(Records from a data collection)
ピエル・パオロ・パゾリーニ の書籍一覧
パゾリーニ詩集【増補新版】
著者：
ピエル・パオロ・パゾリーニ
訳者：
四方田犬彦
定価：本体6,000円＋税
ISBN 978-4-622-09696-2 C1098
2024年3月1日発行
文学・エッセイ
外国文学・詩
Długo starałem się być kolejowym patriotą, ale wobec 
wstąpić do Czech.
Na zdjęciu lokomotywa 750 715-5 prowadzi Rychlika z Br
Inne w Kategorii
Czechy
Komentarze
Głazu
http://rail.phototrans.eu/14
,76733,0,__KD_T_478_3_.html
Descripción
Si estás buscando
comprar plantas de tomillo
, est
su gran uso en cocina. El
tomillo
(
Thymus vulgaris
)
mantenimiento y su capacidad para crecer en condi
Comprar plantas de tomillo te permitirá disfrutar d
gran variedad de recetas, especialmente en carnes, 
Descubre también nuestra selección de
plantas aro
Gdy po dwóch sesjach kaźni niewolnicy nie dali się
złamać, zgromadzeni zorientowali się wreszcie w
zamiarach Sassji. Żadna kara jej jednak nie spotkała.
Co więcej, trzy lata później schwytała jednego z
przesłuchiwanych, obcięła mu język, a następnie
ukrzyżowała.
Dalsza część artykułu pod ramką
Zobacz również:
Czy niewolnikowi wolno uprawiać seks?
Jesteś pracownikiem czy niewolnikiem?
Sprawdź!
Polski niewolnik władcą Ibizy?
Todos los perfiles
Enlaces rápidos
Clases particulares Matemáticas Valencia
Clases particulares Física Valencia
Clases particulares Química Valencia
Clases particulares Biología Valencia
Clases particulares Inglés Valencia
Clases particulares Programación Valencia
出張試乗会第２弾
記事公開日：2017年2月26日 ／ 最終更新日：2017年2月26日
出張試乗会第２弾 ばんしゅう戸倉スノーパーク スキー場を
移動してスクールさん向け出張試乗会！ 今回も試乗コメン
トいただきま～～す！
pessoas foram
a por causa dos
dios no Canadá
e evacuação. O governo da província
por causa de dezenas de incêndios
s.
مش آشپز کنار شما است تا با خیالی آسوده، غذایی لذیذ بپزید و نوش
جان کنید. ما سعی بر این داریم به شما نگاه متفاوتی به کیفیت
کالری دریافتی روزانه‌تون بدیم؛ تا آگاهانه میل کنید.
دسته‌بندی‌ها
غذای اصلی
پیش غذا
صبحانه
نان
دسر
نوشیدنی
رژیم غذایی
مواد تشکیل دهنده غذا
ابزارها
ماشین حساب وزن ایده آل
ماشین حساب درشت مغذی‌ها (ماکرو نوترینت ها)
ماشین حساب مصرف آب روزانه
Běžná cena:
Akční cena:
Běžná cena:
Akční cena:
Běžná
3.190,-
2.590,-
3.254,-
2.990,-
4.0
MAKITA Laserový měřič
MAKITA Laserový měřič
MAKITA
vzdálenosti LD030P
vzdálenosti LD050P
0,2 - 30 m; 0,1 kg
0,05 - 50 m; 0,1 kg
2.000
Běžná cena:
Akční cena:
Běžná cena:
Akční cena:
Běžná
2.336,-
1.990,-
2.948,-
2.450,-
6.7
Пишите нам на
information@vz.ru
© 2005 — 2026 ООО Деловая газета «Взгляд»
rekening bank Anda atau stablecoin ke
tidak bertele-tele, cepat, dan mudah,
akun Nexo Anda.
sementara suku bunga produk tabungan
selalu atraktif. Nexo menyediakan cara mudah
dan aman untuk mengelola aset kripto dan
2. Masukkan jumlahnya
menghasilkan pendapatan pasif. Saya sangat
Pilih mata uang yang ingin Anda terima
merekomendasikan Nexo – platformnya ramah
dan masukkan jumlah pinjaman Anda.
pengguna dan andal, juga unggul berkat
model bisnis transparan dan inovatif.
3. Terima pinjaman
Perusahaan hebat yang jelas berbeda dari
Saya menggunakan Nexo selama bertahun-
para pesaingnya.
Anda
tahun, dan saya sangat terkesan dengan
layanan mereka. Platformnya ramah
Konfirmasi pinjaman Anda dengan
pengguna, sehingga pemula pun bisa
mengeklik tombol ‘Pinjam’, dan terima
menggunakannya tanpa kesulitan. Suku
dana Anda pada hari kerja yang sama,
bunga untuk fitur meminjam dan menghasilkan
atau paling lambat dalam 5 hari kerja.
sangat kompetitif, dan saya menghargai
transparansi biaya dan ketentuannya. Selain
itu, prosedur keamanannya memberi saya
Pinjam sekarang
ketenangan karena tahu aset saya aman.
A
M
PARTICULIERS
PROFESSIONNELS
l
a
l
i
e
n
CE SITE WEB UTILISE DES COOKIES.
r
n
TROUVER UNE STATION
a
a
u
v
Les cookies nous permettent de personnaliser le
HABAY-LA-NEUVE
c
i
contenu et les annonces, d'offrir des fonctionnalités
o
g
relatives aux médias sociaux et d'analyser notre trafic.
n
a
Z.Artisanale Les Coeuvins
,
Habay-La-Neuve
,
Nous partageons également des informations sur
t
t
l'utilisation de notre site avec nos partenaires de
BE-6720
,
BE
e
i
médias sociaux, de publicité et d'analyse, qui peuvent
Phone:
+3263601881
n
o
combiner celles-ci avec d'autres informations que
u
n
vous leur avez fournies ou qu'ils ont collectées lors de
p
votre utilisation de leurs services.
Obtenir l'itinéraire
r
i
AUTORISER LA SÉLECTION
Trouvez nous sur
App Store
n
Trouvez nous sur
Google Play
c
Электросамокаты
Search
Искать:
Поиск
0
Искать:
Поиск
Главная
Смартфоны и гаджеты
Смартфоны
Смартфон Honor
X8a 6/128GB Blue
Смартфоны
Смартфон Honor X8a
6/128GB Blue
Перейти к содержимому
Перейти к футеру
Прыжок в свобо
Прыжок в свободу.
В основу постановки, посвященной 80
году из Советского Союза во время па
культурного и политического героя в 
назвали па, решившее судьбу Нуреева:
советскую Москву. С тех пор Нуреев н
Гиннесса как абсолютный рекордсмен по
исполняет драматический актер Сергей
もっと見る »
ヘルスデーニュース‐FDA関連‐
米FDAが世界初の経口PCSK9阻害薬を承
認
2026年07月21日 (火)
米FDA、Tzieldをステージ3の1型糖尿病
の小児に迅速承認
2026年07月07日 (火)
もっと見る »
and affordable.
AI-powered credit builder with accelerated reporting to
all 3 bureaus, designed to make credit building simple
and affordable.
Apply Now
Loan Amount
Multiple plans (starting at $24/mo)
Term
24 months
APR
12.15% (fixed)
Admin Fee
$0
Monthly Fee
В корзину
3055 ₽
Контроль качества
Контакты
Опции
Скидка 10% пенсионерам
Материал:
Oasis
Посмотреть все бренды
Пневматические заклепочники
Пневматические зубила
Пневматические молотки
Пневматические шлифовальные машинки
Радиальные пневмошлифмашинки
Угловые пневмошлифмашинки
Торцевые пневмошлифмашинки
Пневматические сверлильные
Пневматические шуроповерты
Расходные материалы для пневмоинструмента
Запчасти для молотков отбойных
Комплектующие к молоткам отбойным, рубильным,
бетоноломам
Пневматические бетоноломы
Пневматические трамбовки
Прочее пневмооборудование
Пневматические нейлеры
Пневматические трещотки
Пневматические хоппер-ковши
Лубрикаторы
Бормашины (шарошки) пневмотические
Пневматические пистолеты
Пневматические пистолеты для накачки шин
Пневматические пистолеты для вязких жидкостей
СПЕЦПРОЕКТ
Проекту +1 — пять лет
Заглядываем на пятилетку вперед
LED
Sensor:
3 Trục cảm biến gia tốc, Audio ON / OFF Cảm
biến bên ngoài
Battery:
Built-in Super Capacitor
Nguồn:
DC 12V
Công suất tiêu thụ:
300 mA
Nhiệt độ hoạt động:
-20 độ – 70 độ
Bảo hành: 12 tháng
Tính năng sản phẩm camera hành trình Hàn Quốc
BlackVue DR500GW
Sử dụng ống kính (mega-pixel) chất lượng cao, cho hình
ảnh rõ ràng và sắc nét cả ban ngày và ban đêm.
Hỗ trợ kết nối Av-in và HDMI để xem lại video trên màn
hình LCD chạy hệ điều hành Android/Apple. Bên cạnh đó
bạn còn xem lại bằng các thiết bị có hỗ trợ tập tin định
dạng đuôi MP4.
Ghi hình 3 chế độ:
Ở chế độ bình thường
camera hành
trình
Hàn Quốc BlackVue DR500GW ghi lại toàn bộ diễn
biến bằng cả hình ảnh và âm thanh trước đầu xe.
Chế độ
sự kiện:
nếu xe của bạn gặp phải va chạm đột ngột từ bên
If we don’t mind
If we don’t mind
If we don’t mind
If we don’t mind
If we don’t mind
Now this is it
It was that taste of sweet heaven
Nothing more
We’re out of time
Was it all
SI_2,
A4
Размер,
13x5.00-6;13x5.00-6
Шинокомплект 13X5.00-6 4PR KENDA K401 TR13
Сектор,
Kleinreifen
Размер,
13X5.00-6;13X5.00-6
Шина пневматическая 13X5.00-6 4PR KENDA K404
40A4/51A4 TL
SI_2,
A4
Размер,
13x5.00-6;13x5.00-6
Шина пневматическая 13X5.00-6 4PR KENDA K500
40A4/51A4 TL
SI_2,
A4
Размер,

» ACTIVITY: An exact restatement of the lines from the one with "Nothing more" through the last line of the data is the only acceptable answer.

» ANSWER SECTION:
Nothing more
We’re out of time
Was it all
SI_2,
A4
Размер,
13x5.00-6;13x5.00-6
Шинокомплект 13X5.00-6 4PR KENDA K401 TR13
Сектор,
Kleinreifen
Размер,
13X5.00-6;13X5.00-6
Шина пневматическая 13X5.00-6 4PR KENDA K404
40A4/51A4 TL
SI_2,
A4
Размер,
13x5.00-6;13x5.00-6
Шина пневматическая 13X5.00-6 4PR KENDA K500
40A4/51A4 TL
SI_2,
A4
Размер,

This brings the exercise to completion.